== YOUR OBJECTIVE ==
Copy out the data below, swapping every "luxurious" for "upscale" and changing nothing else.

== DATA PROVIDED ==
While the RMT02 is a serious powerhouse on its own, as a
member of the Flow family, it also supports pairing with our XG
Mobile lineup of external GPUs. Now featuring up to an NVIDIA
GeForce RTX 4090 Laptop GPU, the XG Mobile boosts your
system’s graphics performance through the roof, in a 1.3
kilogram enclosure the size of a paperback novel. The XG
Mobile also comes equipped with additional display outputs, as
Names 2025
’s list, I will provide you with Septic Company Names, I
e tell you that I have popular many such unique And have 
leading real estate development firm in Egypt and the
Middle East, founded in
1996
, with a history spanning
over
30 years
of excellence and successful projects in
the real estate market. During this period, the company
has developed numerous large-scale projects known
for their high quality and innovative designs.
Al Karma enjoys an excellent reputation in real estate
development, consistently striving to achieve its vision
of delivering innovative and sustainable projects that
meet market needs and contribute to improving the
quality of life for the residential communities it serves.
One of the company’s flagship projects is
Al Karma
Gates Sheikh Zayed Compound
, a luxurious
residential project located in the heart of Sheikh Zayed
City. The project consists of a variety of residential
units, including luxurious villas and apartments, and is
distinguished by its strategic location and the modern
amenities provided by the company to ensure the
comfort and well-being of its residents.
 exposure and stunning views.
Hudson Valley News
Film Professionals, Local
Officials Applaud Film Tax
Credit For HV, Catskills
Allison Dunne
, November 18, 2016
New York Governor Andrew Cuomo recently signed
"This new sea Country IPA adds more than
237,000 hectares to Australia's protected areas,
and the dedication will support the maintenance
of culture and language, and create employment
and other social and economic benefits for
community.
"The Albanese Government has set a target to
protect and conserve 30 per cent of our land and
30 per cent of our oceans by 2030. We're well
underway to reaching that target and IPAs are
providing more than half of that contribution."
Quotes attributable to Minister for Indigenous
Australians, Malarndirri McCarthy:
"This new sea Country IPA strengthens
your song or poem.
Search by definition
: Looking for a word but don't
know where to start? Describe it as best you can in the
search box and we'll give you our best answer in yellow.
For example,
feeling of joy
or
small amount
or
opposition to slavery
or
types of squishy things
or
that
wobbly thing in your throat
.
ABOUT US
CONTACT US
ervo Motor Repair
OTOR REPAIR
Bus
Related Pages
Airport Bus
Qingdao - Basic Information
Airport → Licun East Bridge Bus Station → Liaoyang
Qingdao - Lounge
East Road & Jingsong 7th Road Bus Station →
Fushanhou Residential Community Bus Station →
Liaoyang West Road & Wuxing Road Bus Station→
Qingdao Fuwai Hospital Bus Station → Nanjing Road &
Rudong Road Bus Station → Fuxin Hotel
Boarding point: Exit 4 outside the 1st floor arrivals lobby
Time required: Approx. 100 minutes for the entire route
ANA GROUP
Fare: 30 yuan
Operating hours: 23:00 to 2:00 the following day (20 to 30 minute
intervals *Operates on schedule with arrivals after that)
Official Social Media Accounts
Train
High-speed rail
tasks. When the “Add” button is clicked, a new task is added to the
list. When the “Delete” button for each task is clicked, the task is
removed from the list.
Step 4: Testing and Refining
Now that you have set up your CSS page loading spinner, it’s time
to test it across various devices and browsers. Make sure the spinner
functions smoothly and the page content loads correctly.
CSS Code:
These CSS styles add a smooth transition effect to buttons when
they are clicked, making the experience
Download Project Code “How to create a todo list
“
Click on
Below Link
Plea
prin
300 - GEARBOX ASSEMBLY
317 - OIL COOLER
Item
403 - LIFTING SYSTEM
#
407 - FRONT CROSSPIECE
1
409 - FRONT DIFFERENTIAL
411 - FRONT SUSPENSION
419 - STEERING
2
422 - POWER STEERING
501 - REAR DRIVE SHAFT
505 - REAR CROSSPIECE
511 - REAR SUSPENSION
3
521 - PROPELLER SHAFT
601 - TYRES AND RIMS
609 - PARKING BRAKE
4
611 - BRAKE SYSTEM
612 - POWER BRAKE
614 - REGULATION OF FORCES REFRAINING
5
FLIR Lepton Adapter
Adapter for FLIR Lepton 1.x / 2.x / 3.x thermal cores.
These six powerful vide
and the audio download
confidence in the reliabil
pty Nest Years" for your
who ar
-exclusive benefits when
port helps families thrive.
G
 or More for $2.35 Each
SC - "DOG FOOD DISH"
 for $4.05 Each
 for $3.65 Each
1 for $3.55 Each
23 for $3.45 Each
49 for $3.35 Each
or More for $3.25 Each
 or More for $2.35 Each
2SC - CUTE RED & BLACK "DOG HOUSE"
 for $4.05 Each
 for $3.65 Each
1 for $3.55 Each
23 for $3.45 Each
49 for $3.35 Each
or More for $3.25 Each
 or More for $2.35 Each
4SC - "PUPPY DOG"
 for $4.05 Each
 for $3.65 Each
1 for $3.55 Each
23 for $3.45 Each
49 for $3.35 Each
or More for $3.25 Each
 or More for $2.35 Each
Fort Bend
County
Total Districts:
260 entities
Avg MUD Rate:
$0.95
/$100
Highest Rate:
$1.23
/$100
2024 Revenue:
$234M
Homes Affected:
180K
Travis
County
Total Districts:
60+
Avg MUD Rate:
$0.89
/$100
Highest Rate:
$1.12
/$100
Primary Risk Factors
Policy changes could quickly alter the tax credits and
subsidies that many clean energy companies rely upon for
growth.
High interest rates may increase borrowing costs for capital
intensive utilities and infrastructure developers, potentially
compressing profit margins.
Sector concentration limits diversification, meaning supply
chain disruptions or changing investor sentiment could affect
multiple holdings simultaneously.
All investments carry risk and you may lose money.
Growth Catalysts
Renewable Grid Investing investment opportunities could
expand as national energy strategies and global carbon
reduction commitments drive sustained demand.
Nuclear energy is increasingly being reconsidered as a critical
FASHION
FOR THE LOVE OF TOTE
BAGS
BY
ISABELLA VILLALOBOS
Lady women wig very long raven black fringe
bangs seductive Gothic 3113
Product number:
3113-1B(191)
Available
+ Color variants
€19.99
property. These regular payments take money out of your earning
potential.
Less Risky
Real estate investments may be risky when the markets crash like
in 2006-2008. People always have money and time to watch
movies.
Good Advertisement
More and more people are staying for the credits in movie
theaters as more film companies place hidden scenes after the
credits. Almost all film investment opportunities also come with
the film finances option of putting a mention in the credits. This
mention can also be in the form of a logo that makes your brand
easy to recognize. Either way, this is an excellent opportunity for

== EXERCISE RESPONSE ==
While the RMT02 is a serious powerhouse on its own, as a
member of the Flow family, it also supports pairing with our XG
Mobile lineup of external GPUs. Now featuring up to an NVIDIA
GeForce RTX 4090 Laptop GPU, the XG Mobile boosts your
system’s graphics performance through the roof, in a 1.3
kilogram enclosure the size of a paperback novel. The XG
Mobile also comes equipped with additional display outputs, as
Names 2025
’s list, I will provide you with Septic Company Names, I
e tell you that I have popular many such unique And have 
leading real estate development firm in Egypt and the
Middle East, founded in
1996
, with a history spanning
over
30 years
of excellence and successful projects in
the real estate market. During this period, the company
has developed numerous large-scale projects known
for their high quality and innovative designs.
Al Karma enjoys an excellent reputation in real estate
development, consistently striving to achieve its vision
of delivering innovative and sustainable projects that
meet market needs and contribute to improving the
quality of life for the residential communities it serves.
One of the company’s flagship projects is
Al Karma
Gates Sheikh Zayed Compound
, a upscale
residential project located in the heart of Sheikh Zayed
City. The project consists of a variety of residential
units, including upscale villas and apartments, and is
distinguished by its strategic location and the modern
amenities provided by the company to ensure the
comfort and well-being of its residents.
 exposure and stunning views.
Hudson Valley News
Film Professionals, Local
Officials Applaud Film Tax
Credit For HV, Catskills
Allison Dunne
, November 18, 2016
New York Governor Andrew Cuomo recently signed
"This new sea Country IPA adds more than
237,000 hectares to Australia's protected areas,
and the dedication will support the maintenance
of culture and language, and create employment
and other social and economic benefits for
community.
"The Albanese Government has set a target to
protect and conserve 30 per cent of our land and
30 per cent of our oceans by 2030. We're well
underway to reaching that target and IPAs are
providing more than half of that contribution."
Quotes attributable to Minister for Indigenous
Australians, Malarndirri McCarthy:
"This new sea Country IPA strengthens
your song or poem.
Search by definition
: Looking for a word but don't
know where to start? Describe it as best you can in the
search box and we'll give you our best answer in yellow.
For example,
feeling of joy
or
small amount
or
opposition to slavery
or
types of squishy things
or
that
wobbly thing in your throat
.
ABOUT US
CONTACT US
ervo Motor Repair
OTOR REPAIR
Bus
Related Pages
Airport Bus
Qingdao - Basic Information
Airport → Licun East Bridge Bus Station → Liaoyang
Qingdao - Lounge
East Road & Jingsong 7th Road Bus Station →
Fushanhou Residential Community Bus Station →
Liaoyang West Road & Wuxing Road Bus Station→
Qingdao Fuwai Hospital Bus Station → Nanjing Road &
Rudong Road Bus Station → Fuxin Hotel
Boarding point: Exit 4 outside the 1st floor arrivals lobby
Time required: Approx. 100 minutes for the entire route
ANA GROUP
Fare: 30 yuan
Operating hours: 23:00 to 2:00 the following day (20 to 30 minute
intervals *Operates on schedule with arrivals after that)
Official Social Media Accounts
Train
High-speed rail
tasks. When the “Add” button is clicked, a new task is added to the
list. When the “Delete” button for each task is clicked, the task is
removed from the list.
Step 4: Testing and Refining
Now that you have set up your CSS page loading spinner, it’s time
to test it across various devices and browsers. Make sure the spinner
functions smoothly and the page content loads correctly.
CSS Code:
These CSS styles add a smooth transition effect to buttons when
they are clicked, making the experience
Download Project Code “How to create a todo list
“
Click on
Below Link
Plea
prin
300 - GEARBOX ASSEMBLY
317 - OIL COOLER
Item
403 - LIFTING SYSTEM
#
407 - FRONT CROSSPIECE
1
409 - FRONT DIFFERENTIAL
411 - FRONT SUSPENSION
419 - STEERING
2
422 - POWER STEERING
501 - REAR DRIVE SHAFT
505 - REAR CROSSPIECE
511 - REAR SUSPENSION
3
521 - PROPELLER SHAFT
601 - TYRES AND RIMS
609 - PARKING BRAKE
4
611 - BRAKE SYSTEM
612 - POWER BRAKE
614 - REGULATION OF FORCES REFRAINING
5
FLIR Lepton Adapter
Adapter for FLIR Lepton 1.x / 2.x / 3.x thermal cores.
These six powerful vide
and the audio download
confidence in the reliabil
pty Nest Years" for your
who ar
-exclusive benefits when
port helps families thrive.
G
 or More for $2.35 Each
SC - "DOG FOOD DISH"
 for $4.05 Each
 for $3.65 Each
1 for $3.55 Each
23 for $3.45 Each
49 for $3.35 Each
or More for $3.25 Each
 or More for $2.35 Each
2SC - CUTE RED & BLACK "DOG HOUSE"
 for $4.05 Each
 for $3.65 Each
1 for $3.55 Each
23 for $3.45 Each
49 for $3.35 Each
or More for $3.25 Each
 or More for $2.35 Each
4SC - "PUPPY DOG"
 for $4.05 Each
 for $3.65 Each
1 for $3.55 Each
23 for $3.45 Each
49 for $3.35 Each
or More for $3.25 Each
 or More for $2.35 Each
Fort Bend
County
Total Districts:
260 entities
Avg MUD Rate:
$0.95
/$100
Highest Rate:
$1.23
/$100
2024 Revenue:
$234M
Homes Affected:
180K
Travis
County
Total Districts:
60+
Avg MUD Rate:
$0.89
/$100
Highest Rate:
$1.12
/$100
Primary Risk Factors
Policy changes could quickly alter the tax credits and
subsidies that many clean energy companies rely upon for
growth.
High interest rates may increase borrowing costs for capital
intensive utilities and infrastructure developers, potentially
compressing profit margins.
Sector concentration limits diversification, meaning supply
chain disruptions or changing investor sentiment could affect
multiple holdings simultaneously.
All investments carry risk and you may lose money.
Growth Catalysts
Renewable Grid Investing investment opportunities could
expand as national energy strategies and global carbon
reduction commitments drive sustained demand.
Nuclear energy is increasingly being reconsidered as a critical
FASHION
FOR THE LOVE OF TOTE
BAGS
BY
ISABELLA VILLALOBOS
Lady women wig very long raven black fringe
bangs seductive Gothic 3113
Product number:
3113-1B(191)
Available
+ Color variants
€19.99
property. These regular payments take money out of your earning
potential.
Less Risky
Real estate investments may be risky when the markets crash like
in 2006-2008. People always have money and time to watch
movies.
Good Advertisement
More and more people are staying for the credits in movie
theaters as more film companies place hidden scenes after the
credits. Almost all film investment opportunities also come with
the film finances option of putting a mention in the credits. This
mention can also be in the form of a logo that makes your brand
easy to recognize. Either way, this is an excellent opportunity for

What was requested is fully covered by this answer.